* SOURCE PASSAGE
•••••
DŌGEN ZENJI was born in the year 1200 in Kyōto, which was then the capital city of Japan. He was born into a high-society family, and some believe his father was the emperor’s secretary and Dōgen was the grandson of the prime minister. Dōgen’s father is believed to have died when Dōgen was two years old, and his mother is believed to have died when he was eight. It is said that it was his mother’s death that prompted Dōgen, of his own accord, to resolve to become a Buddhist monk. At thirteen Dōgen was ordained at Enryakuji monastery on Mt. Hiei, near Kyōto, in the Tendai tradition, one of the two major Buddhist schools at that time. Yet Dōgen became unhappy with the practice at Mt. Hiei and left there when he was seventeen. Dōgen left the monastery, at least in part, because he was unable to find anyone there who could give him a satisfactory answer to a very important question that arose in his practice.
•••••
Collected data entries
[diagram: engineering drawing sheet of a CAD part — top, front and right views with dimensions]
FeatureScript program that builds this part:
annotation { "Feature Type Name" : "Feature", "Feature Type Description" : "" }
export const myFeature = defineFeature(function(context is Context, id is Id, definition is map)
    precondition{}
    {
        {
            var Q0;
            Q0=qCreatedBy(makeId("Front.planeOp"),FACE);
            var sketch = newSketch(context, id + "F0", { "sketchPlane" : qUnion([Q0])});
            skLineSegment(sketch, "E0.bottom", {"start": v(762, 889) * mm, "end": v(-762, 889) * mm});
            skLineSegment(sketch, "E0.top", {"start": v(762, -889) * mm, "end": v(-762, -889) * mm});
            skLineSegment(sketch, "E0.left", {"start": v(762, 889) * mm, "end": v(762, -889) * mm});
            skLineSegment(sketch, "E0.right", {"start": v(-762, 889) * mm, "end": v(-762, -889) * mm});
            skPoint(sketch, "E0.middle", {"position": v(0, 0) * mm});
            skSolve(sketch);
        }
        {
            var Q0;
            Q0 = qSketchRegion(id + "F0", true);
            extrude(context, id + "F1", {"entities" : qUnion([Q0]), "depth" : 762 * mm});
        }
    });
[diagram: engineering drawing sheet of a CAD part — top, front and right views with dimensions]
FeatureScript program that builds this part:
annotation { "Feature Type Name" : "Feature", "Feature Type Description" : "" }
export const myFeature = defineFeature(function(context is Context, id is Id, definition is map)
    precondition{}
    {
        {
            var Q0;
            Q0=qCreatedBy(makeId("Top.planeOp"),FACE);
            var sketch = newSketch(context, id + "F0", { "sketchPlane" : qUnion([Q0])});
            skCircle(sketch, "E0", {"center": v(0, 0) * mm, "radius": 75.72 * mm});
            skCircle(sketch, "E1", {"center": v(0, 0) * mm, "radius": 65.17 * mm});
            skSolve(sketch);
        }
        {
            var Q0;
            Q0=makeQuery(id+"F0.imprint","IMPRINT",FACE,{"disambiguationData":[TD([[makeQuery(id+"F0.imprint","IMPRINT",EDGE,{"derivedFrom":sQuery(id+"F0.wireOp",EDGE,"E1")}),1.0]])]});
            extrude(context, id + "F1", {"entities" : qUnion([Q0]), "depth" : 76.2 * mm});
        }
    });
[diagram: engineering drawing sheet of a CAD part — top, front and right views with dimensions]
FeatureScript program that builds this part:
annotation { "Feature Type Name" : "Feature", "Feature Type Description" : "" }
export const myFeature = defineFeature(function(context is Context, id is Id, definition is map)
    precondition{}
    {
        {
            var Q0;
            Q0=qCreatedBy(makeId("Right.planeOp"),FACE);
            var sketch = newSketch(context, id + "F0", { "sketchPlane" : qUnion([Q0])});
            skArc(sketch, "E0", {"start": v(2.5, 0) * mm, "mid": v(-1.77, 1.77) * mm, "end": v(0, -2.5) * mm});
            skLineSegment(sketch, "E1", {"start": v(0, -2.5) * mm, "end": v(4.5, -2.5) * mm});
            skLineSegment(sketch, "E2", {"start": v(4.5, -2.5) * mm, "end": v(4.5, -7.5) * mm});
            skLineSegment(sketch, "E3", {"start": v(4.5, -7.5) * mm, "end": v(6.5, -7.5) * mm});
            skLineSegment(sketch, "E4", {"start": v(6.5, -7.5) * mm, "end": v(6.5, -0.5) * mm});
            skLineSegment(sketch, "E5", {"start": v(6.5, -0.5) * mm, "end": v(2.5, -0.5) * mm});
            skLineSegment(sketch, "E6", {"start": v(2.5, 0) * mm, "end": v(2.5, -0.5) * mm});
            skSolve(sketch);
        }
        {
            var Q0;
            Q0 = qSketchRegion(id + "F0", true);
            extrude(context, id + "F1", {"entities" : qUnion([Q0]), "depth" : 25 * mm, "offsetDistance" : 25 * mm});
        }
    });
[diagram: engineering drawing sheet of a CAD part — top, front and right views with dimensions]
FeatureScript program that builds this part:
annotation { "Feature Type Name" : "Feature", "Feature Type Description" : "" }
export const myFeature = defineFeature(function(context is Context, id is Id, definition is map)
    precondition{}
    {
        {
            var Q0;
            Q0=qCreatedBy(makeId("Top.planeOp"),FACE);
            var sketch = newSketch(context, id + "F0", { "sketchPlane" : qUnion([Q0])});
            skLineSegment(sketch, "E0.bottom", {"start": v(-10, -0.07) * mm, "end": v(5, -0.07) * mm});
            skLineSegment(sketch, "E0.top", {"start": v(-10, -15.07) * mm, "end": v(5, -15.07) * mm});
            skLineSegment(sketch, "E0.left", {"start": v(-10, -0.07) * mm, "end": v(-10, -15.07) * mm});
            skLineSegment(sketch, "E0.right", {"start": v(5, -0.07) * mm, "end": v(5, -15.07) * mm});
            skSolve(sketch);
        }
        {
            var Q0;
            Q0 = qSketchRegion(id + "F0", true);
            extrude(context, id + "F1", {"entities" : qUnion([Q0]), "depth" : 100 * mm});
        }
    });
•••••
* PROBLEM DETAILS
For each statement, say yes or no to whether it agrees with the passage about Dōgen Zenji, and quote the words from the passage that decide it. 1. Dōgen was born in Kyōto in 1200. 2. Dōgen was ordained at Enryakuji monastery at seventeen. 3. Dōgen's mother is believed to have died when he was two years old. The CAD file records are separate lines that stand apart from the passage about Dōgen Zenji.

* REPLY
1. Yes: "DŌGEN ZENJI was born in the year 1200 in Kyōto"
2. No: "At thirteen Dōgen was ordained at Enryakuji monastery on Mt. Hiei"
3. No: "his mother is believed to have died when he was eight"